164 cm is 5.4 feet. and she is 81kg. Obese.
hepatomegaly with pain
symptoms after meals indicate malabsorption or GI obstruction
Serum bilirubin is elevated
Urine bilirubin is positive indicating obstructive jaundice/cholestasis.
ASAT is very mildly elvated
ALP and GGT strong elevation, obstruction
Cholelithiasis causing obstructive jaundice
Check via ultrasound and possibly ERCP
A newborn baby is admitted to the hospital with a complaint of increasing jaundice.

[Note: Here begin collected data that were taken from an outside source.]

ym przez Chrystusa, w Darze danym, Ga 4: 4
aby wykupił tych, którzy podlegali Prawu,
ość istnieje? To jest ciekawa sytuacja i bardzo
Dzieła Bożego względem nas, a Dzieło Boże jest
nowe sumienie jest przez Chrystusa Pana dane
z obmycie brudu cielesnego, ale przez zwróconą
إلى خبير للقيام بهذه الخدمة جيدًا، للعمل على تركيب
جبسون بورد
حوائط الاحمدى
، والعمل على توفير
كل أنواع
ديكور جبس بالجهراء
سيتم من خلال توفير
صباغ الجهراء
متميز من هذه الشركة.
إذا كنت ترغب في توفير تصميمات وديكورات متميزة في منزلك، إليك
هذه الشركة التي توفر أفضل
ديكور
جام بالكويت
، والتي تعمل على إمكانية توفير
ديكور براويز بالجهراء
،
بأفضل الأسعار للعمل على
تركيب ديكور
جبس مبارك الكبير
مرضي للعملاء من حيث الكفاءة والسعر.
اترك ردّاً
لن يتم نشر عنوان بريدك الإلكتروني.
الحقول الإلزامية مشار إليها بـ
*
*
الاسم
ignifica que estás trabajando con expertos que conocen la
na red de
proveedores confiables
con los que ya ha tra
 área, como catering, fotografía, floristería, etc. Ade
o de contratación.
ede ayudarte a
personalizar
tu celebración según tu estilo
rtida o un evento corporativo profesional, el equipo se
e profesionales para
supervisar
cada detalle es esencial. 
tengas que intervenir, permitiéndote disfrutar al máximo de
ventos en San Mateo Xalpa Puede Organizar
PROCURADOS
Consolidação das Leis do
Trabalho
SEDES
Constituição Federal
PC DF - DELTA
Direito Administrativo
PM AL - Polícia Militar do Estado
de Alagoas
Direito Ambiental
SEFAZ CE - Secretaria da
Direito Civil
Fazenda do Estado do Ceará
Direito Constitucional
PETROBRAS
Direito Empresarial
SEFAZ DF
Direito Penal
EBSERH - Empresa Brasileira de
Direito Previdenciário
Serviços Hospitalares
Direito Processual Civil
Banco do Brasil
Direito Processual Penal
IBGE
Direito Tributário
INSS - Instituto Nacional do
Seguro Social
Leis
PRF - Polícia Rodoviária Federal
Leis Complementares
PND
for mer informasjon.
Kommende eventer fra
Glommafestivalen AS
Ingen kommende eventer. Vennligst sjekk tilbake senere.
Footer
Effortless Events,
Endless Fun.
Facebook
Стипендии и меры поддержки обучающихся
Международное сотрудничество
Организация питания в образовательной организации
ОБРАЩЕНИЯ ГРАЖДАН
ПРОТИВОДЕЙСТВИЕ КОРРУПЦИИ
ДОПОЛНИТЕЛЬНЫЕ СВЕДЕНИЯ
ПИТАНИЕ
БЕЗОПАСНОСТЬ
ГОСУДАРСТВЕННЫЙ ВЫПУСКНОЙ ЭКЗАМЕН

The serum bilirubin is 160 μmol/l.
What can be the cause of the jaundice if this bilirubin is mainly:
A. direct, or
B. indirect reacting?
A) If it is Direct hyperbilirubinemia:
Congenital stenosis aka atresia of the bile duct.
B) Indirect hyperbilirubinemia
If it is severe, it may be hydrops fetalis, caused by Rh incompatibility or ABO incompatibility.
mild it is most likely the frequent hemolytic jaundice of the newborn.
or a genetic defect of bilirubin conjugation: Imparied conjugation: Crigler-Najjar syndrome: type I (no expression of conjugating enzyme) or type II (reduced expression of conjugating enzyme).